Drew purses her lips, frowning at a space between her feet on the linoleum as she rocks her son. "It... started with her, first," the kinswoman murmurs. A hint of color rises along her neck, and she shakes her head. "I was drinking, and--it just--" She wipes at one eye with the heel of her hand, sniffing quietly. "I ruined everything, Jack."
Salem shifts his weight subtly, looking vaguely awkward. He shakes his head. "You didn't. And even if you did..." He looks at her with a rueful touch in the twist of his mouth. "...you've spent enough time in purgatory, I think."
"It'll never be enough," she murmurs, her own smile thin and sad, regretful. Pressing her lips against her son's small head, inhaling deeply. "Not enough to bring them back... for any of us." Russell gurgles quietly around the bottle, and goes back to sucking noisily.
"He wouldn't want you to suffer like this," Salem points out. "Neither would she."
Drew nods wordlessly, but doesn't look much convinced. Lifting her head, she looks gently at the large Walker. A little hesitant. "Want to say goodbye to Russ, before you go?" There's a quiet invitation in her voice, behind the carefully-bottled tears.
Salem's gaze shifts from mother to child and back again. "I'd, ah, like that," he says.
Still seated, the kinswoman waves him closer. "I won't bite," she says dryly.
He almost smiles at that, a bit of a twitch at one side of his mouth. Wordlessly, he approaches, graceful and careful. Doe and fawn. Or, rather, lioness and cub. He leans down to touch the baby's cheek delicately, as if afraid he might break the boy -- or, as is his usual experience, make him burst into tears. "Be good to your mother, Russell," he murmurs.
Russ breaks away from his bottle, staring wide-eyed and slack-jawed up at the big person. His toothless gums show, and his neck is still slightly wobbly in that infant way. Gurgling once, he decisively reaches up and takes hold of the outstretched finger--an impressive grip, for an infant. Drew shivers once, but smiles at the contact; a wistful expression triggered by the meeting of a big, scarred Walker and the son of a big, scarred Walker.
He actually smiles a little, this big, scarred Walker, a rare and strange expression on that ruined devil's face. And after a moment or two, he extracts his finger from the baby's grasp -- again, with a delicacy that's almost humorous -- and straightens up to look at Drew. "Thank you."
Drew tilts her head back to squint up at him. "..You're welcome, Jack." She sounds sincere. Clearing her throat, the kinswoman murmurs, "It's--hard. To see you. /Any/ of you. I don't want to lose... anyone else." She swallows, a visible twist of her fragile throat. "But I'm trying."
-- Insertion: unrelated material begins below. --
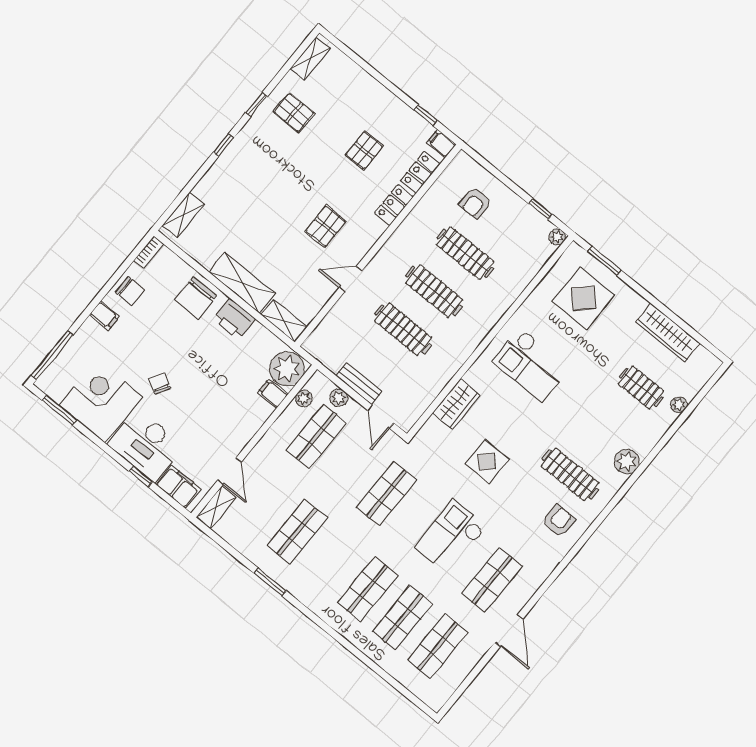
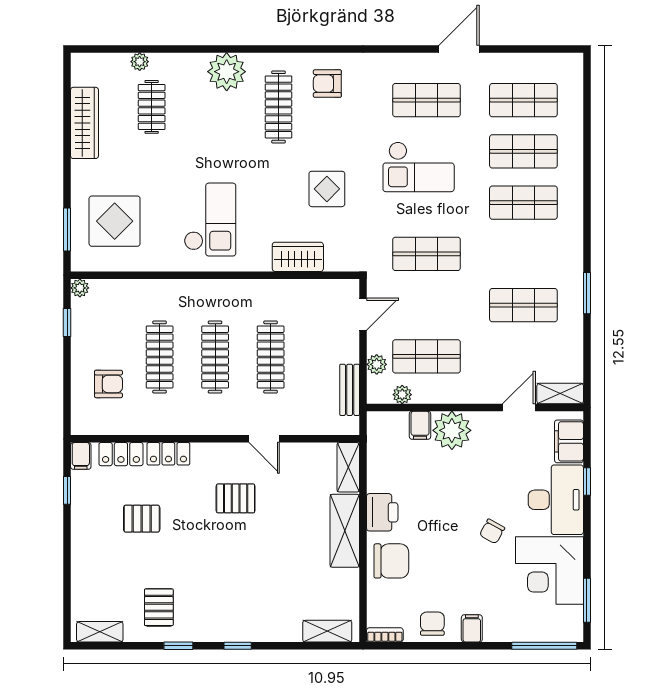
plant: (287, 369) -> (452, 430), moved
bench: (359, 384) -> (350, 390), moved
plant: (627, 461) -> (227, 72), width x1.36, depth x1.36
Salem nods, his gaze drawn back to little Russell. "I appreciate that, Drew." He looks back at her. "I'll leave you in peace now. May I, ah, come over again sometime?"
Russell's still staring at Salem--slightly crosseyed--as his mother nods. "Make sure you call first," she murmurs, after a moment's thought. There's a slight smile on her lips, tinted though it is by long-held grief.
"I will," the Walker promises. He inclines his head to her, almost a bow, so terribly polite, and then gives the baby another faint smile. "Good night," he says, to both of them, and then lets himself out.
Drew watches him go, lifting one of Russell's tiny hands in a waving motion. "..Bye Jack," she whispers.